Right now, I am in the process of making a much more powerful and better power supply, which will include the transformer, bridge rectifier, and a front panel with manually adjustable current and voltage which will be displayed on an LCD. I'll be sure to post an instructable on that as well once I finish it.
The schematic has an error as drawn. I don't know what the actual circuit would be if the wiring instructions are followed but the 1N4001 diode between R1 and R2 should be across R2. R1 and R2 should be connected directly together.
The data sheet is available at
http://www.national.com/ds/LM/LM117.pdf
See figure 3 on page 10 to clarify.
The minimum output voltage would equal the reference voltage which is about 1.25 volts. With the pot (R1) at maximum the maximum voltage out would be roughly 1.25V * (1+ 10,000/560) = 23.5 volts. That would make much of the pot range unusable with a 12 volt input supply. Perhaps a 5 K pot for R1 would be better for this input range.

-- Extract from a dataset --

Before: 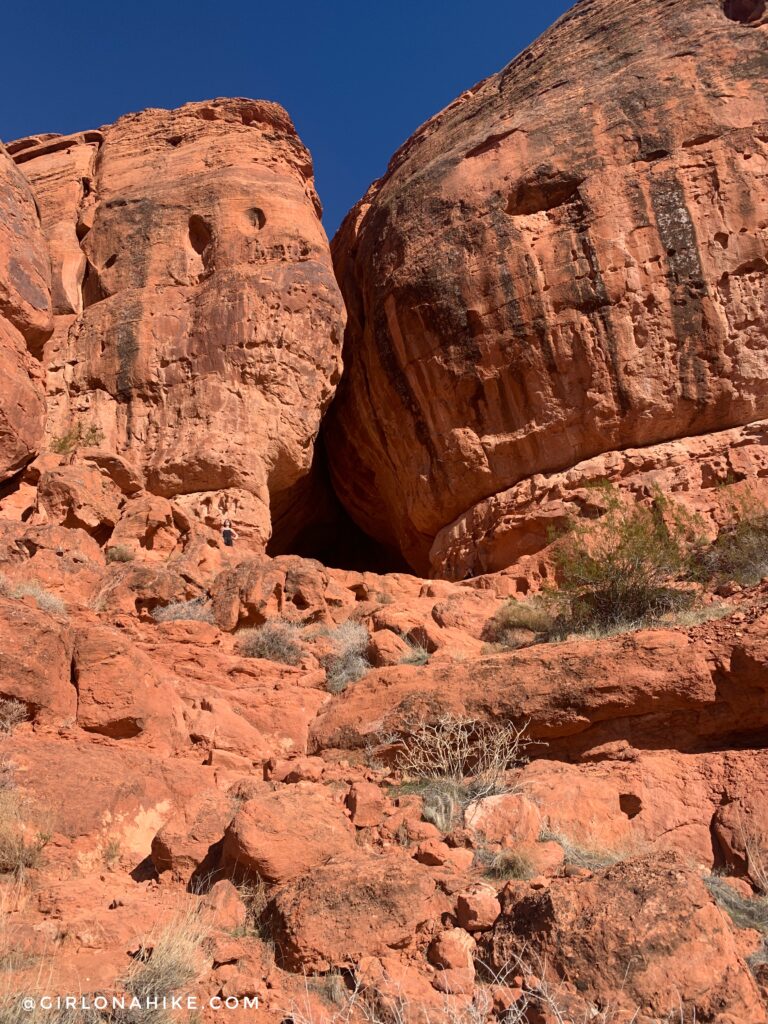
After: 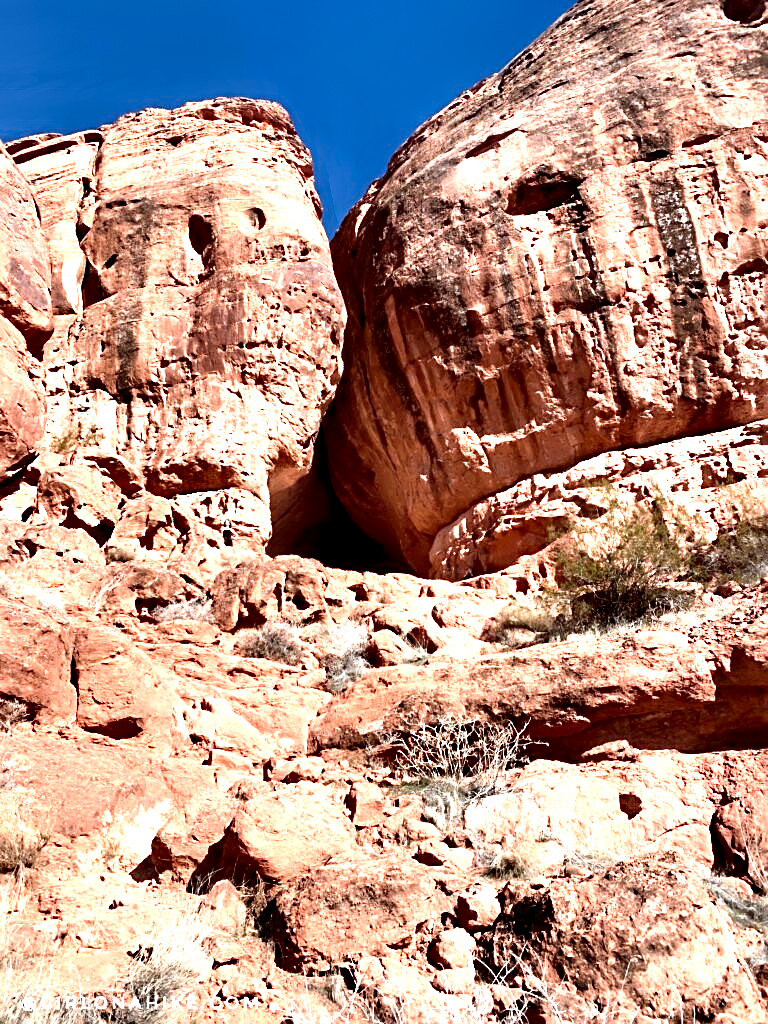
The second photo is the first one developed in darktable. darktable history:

The maximum voltage is also limited by the input voltage - the dropout voltage. The dropout voltage depends on the output current but it can be anywhere from 1.5 to 2.5 volts - see the graph on page 6 of the datasheet.
Another thing to note is that most DC "wall wart" power packs have higher voltage out than the normal output ratings. The ratings are for full load current so the output voltage for a 12 volt can go to 17 volts with no load.
Is that okay?
Thanks.
Just a question directed to those of you who buy the kit from Gadget Gangster: Using this how-to, can you please post an approximate time span for assembling the project?
Thanks.
- You should document what the range of output voltages are, and point out that that range will be lower if using a 9V wallwart rather than a 12V one. Also, there is a minimum voltage output to this supply.
- A schematic would be helpful. If you don't have schematic capture software, download Cadsoft Eagle for free.
Other than those points, excellent work. I think everyone will appreciate the many fine-detail closeups you provided. Keep it up!